EXERCISE OBJECTIVE
Would you write out the entries again, exactly as they are, but without images?
━━ EXERCISE INPUTS
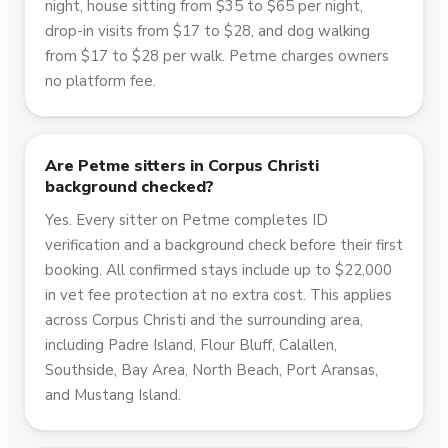
night, house sitting from $35 to $65 per night,
drop-in visits from $17 to $28, and dog walking
from $17 to $28 per walk. Petme charges owners
no platform fee.
Are Petme sitters in Corpus Christi
background checked?
Yes. Every sitter on Petme completes ID
verification and a background check before their first
booking. All confirmed stays include up to $22,000
in vet fee protection at no extra cost. This applies
across Corpus Christi and the surrounding area,
including Padre Island, Flour Bluff, Calallen,
Southside, Bay Area, North Beach, Port Aransas,
and Mustang Island.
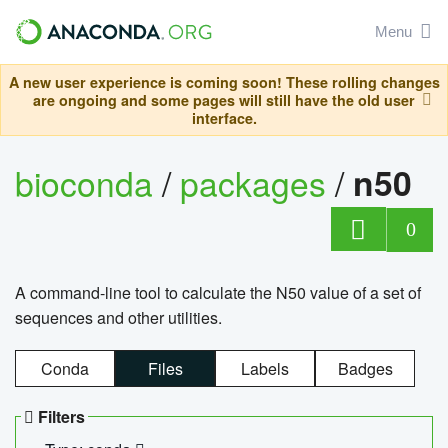
Menu
A new user experience is coming soon! These rolling changes
are ongoing and some pages will still have the old user
interface.
bioconda
/
packages
/
n50
0
A command-line tool to calculate the N50 value of a set of
sequences and other utilities.
Conda
Files
Labels
Badges
Filters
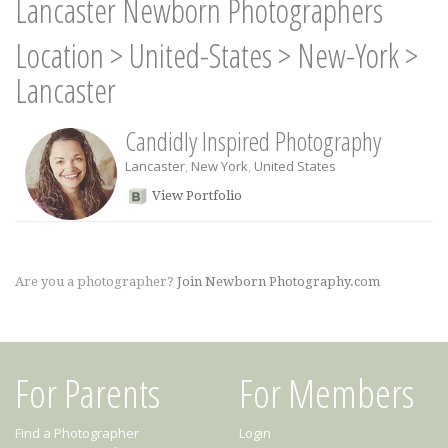
Lancaster Newborn Photographers
Location
>
United-States
>
New-York
>
Lancaster
Candidly Inspired Photography
Lancaster
,
New York
,
United States
View Portfolio
Are you a photographer?
Join Newborn Photography.com
For Parents
For Members
Find a Photographer
Login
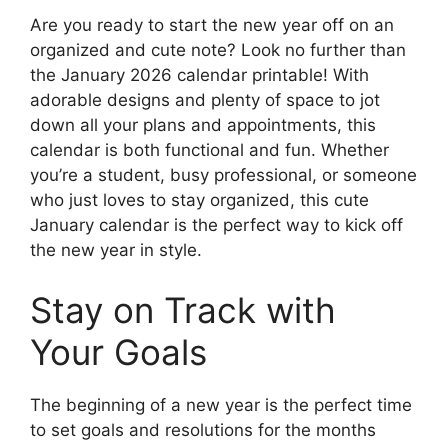
Are you ready to start the new year off on an
organized and cute note? Look no further than
the January 2026 calendar printable! With
adorable designs and plenty of space to jot
down all your plans and appointments, this
calendar is both functional and fun. Whether
you’re a student, busy professional, or someone
who just loves to stay organized, this cute
January calendar is the perfect way to kick off
the new year in style.
Stay on Track with
Your Goals
The beginning of a new year is the perfect time
to set goals and resolutions for the months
━━━━
FINAL ANSWER
night, house sitting from $35 to $65 per night,
drop-in visits from $17 to $28, and dog walking
from $17 to $28 per walk. Petme charges owners
no platform fee.
Are Petme sitters in Corpus Christi
background checked?
Yes. Every sitter on Petme completes ID
verification and a background check before their first
booking. All confirmed stays include up to $22,000
in vet fee protection at no extra cost. This applies
across Corpus Christi and the surrounding area,
including Padre Island, Flour Bluff, Calallen,
Southside, Bay Area, North Beach, Port Aransas,
and Mustang Island.
Menu
A new user experience is coming soon! These rolling changes
are ongoing and some pages will still have the old user
interface.
bioconda
/
packages
/
n50
0
A command-line tool to calculate the N50 value of a set of
sequences and other utilities.
Conda
Files
Labels
Badges
Filters
Lancaster Newborn Photographers
Location
>
United-States
>
New-York
>
Lancaster
Candidly Inspired Photography
Lancaster
,
New York
,
United States
View Portfolio
Are you a photographer?
Join Newborn Photography.com
For Parents
For Members
Find a Photographer
Login
Are you ready to start the new year off on an
organized and cute note? Look no further than
the January 2026 calendar printable! With
adorable designs and plenty of space to jot
down all your plans and appointments, this
calendar is both functional and fun. Whether
you’re a student, busy professional, or someone
who just loves to stay organized, this cute
January calendar is the perfect way to kick off
the new year in style.
Stay on Track with
Your Goals
The beginning of a new year is the perfect time
to set goals and resolutions for the months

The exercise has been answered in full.